In recent years, many American cities have done an admirable job in providing better rail service to their airports. But we have a long way to go to match what you experience in arriving at Amsterdam's Schiphol Airport, or others I've used in Brussels, Frankfurt, London, Paris, and Zurich, to name just the major international airports.
At Schiphol, after claiming luggage and breezing through customs, you emerge into an arrivals hall that is also a major train station. Like other big European stations, it has an array of travelers' services, including a mini-supermarket with takeout food for your train ride.
Tickets are available for travel to anywhere in Europe, and agents will validate a Eurail pass. The train tracks are one level directly below the arrivals hall.
Although it's easier these days to find English-speaking help in much of Europe, the Dutch have always been exceptionally good at it. That makes it an excellent place for an American to arrive, sleep-deprived and bleary eyed after eight-plus hours crammed into a jumbo jet.
From the Schiphol rail station, you can take high-speed trains to Rotterdam and The Hague in the Netherlands, or on to Belgium, France, or Germany. I have caught intercity trains at the Frankfurt and Zurich airports also.
The best online source of information about rail links to airports, not just in Europe but worldwide, that I have found is the Web site of the International Air Rail Organisation or www.iaro.com.
Digging into the site, you'll see that dozens of cities - including 23 in the United States - have some form of rail service that comes directly or indirectly to their airports. In practically all of the U.S. cities, reaching the trains requires using a shuttle bus or walking a good distance to a station outside the terminal that's part of a regional transportation system such as SEPTA.
Philadelphia International Airport's rail service is one of the easier ones to use because the R1 line is between the departures and arrivals buildings.
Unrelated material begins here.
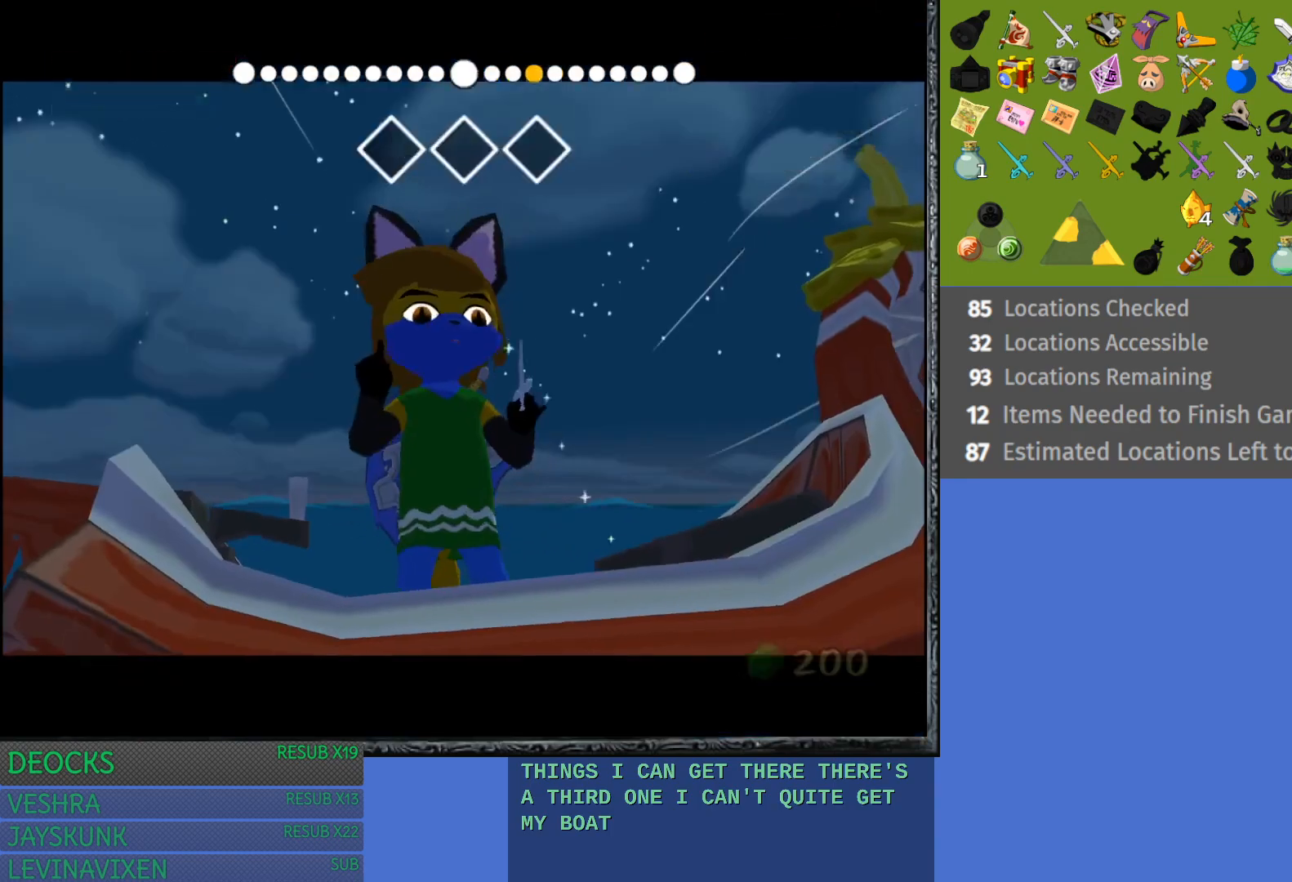
{"buttons": [], "left_stick": "center", "right_stick": "center", "events": []}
SEPTA trains run every 30 minutes between the airport and 30th Street Station, for Amtrak connections, and to other stops in Center City and the northern suburbs.
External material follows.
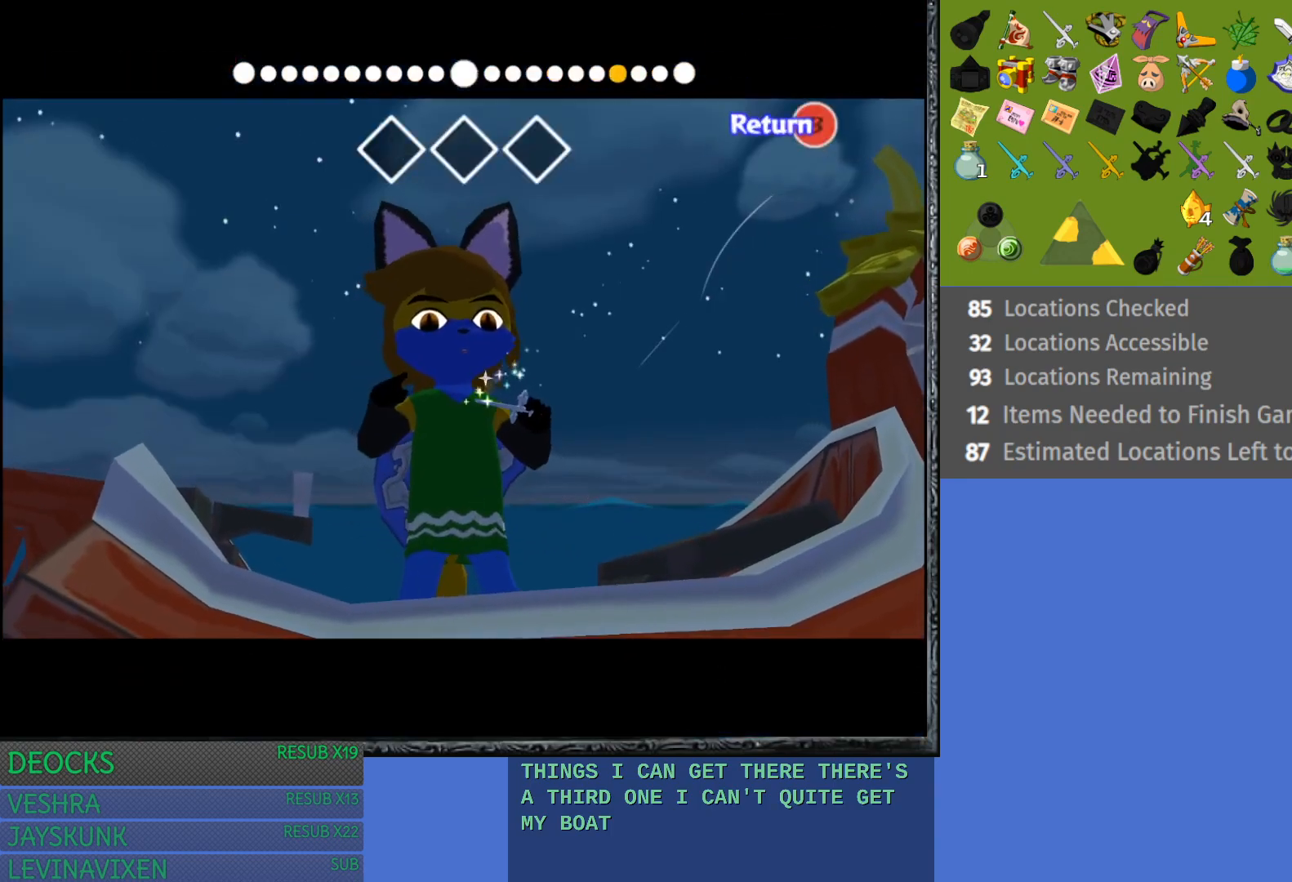
{"buttons": [], "left_stick": "center", "right_stick": "center", "events": [[317, "CROSS", "down"], [467, "CROSS", "up"]]}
The Newark, N.J., and Baltimore airports have the easiest-to-use links to Amtrak's Northeast Corridor line. Airports in Milwaukee and Burbank, Calif., also are on regional Amtrak lines.
For all of the other U.S. airports listed on the International Air Rail Organisation Web site, you may find the rail service more cumbersome to use than what's available in Europe, but at least it's there.
If we do eventually have more high-speed rail lines in this country, one of the greatest challenges U.S. cities and states will face is creating the kind of connections to other modes of public transportation that are commonplace in Europe.